== AIM OF THE EXERCISE ==
Copy the lines below, word for word, from the first through the line containing "In an excerpt from their new". Leave the pictures out.

== DATA TO PROCESS ==

=== Section Start ===

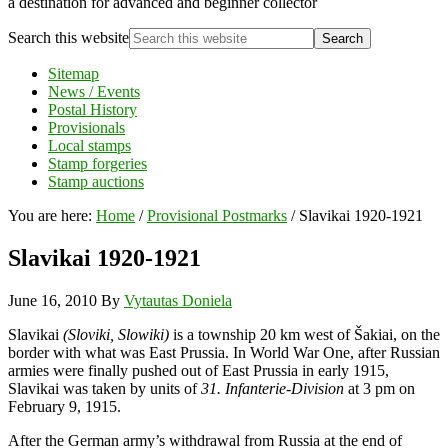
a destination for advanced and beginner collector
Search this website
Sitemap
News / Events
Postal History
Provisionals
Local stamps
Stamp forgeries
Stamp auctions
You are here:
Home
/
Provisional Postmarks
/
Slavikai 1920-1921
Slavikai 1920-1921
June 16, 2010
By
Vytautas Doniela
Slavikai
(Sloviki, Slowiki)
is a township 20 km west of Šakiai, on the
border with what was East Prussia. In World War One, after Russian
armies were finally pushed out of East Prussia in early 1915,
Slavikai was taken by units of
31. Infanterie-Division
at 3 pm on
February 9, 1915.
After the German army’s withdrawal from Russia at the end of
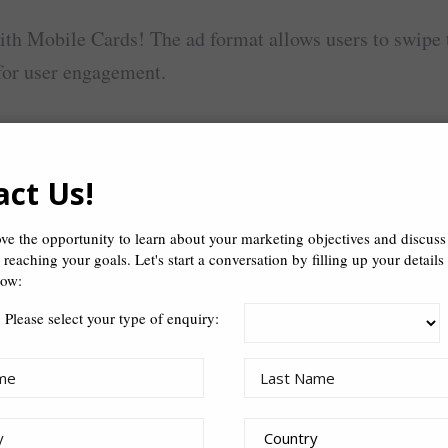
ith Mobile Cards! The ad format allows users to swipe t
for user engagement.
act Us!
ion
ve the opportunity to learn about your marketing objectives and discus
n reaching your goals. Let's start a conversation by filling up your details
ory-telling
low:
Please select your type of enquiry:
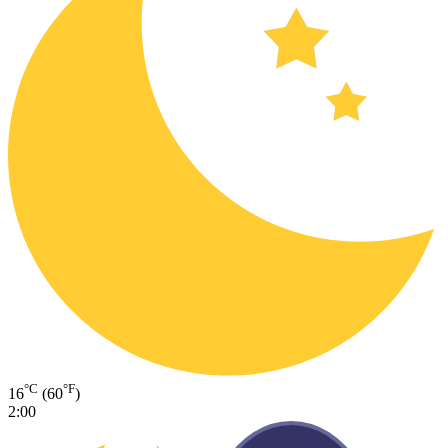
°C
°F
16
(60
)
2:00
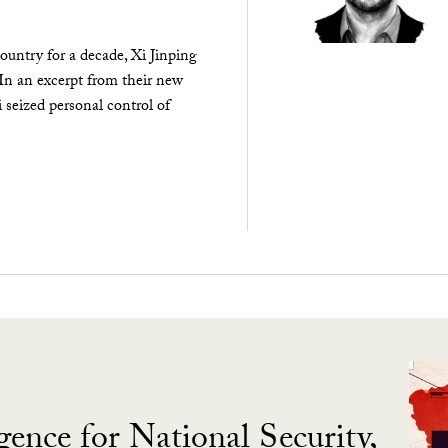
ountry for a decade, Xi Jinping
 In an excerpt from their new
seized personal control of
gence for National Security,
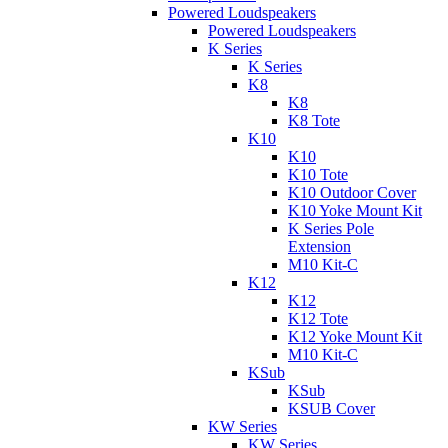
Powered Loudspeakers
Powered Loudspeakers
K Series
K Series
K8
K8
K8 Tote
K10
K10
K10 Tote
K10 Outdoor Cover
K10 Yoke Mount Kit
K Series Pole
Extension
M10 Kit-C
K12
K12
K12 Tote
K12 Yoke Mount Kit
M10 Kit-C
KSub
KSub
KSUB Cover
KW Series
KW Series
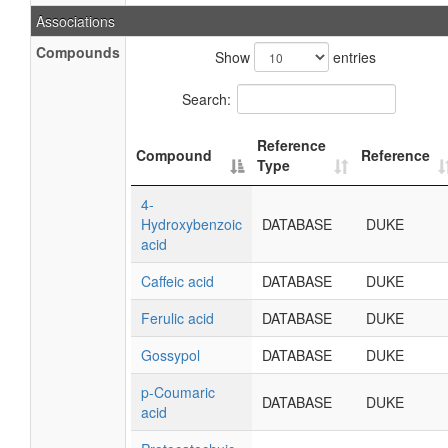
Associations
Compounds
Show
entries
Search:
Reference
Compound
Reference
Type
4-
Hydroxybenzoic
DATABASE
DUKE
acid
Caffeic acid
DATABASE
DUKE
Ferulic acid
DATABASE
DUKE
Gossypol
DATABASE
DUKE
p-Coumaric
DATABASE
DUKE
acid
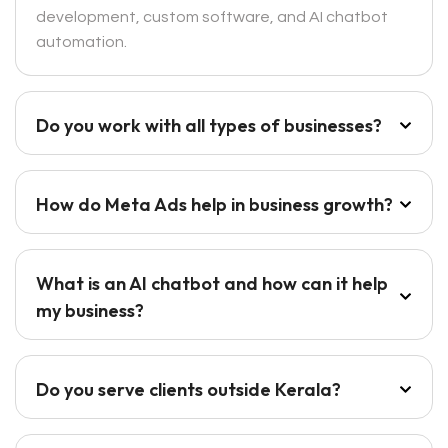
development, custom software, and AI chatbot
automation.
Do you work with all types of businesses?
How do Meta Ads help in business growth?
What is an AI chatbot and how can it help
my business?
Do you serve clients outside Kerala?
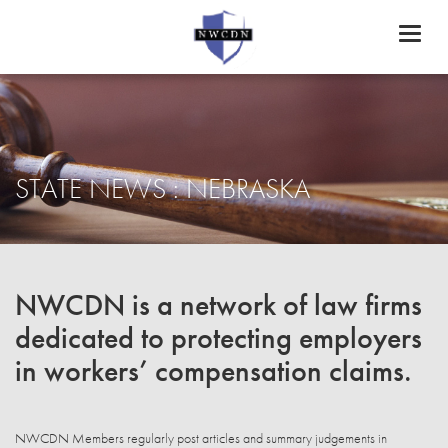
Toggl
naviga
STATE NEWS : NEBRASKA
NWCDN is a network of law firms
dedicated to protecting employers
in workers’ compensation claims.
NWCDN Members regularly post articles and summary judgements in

=== Section End ===

== OUTPUT FOR THIS TASK ==
a destination for advanced and beginner collector
Search this website
Sitemap
News / Events
Postal History
Provisionals
Local stamps
Stamp forgeries
Stamp auctions
You are here:
Home
/
Provisional Postmarks
/
Slavikai 1920-1921
Slavikai 1920-1921
June 16, 2010
By
Vytautas Doniela
Slavikai
(Sloviki, Slowiki)
is a township 20 km west of Šakiai, on the
border with what was East Prussia. In World War One, after Russian
armies were finally pushed out of East Prussia in early 1915,
Slavikai was taken by units of
31. Infanterie-Division
at 3 pm on
February 9, 1915.
After the German army’s withdrawal from Russia at the end of
ith Mobile Cards! The ad format allows users to swipe t
for user engagement.
act Us!
ion
ve the opportunity to learn about your marketing objectives and discus
n reaching your goals. Let's start a conversation by filling up your details
ory-telling
low:
Please select your type of enquiry:
°C
°F
16
(60
)
2:00
ountry for a decade, Xi Jinping
 In an excerpt from their new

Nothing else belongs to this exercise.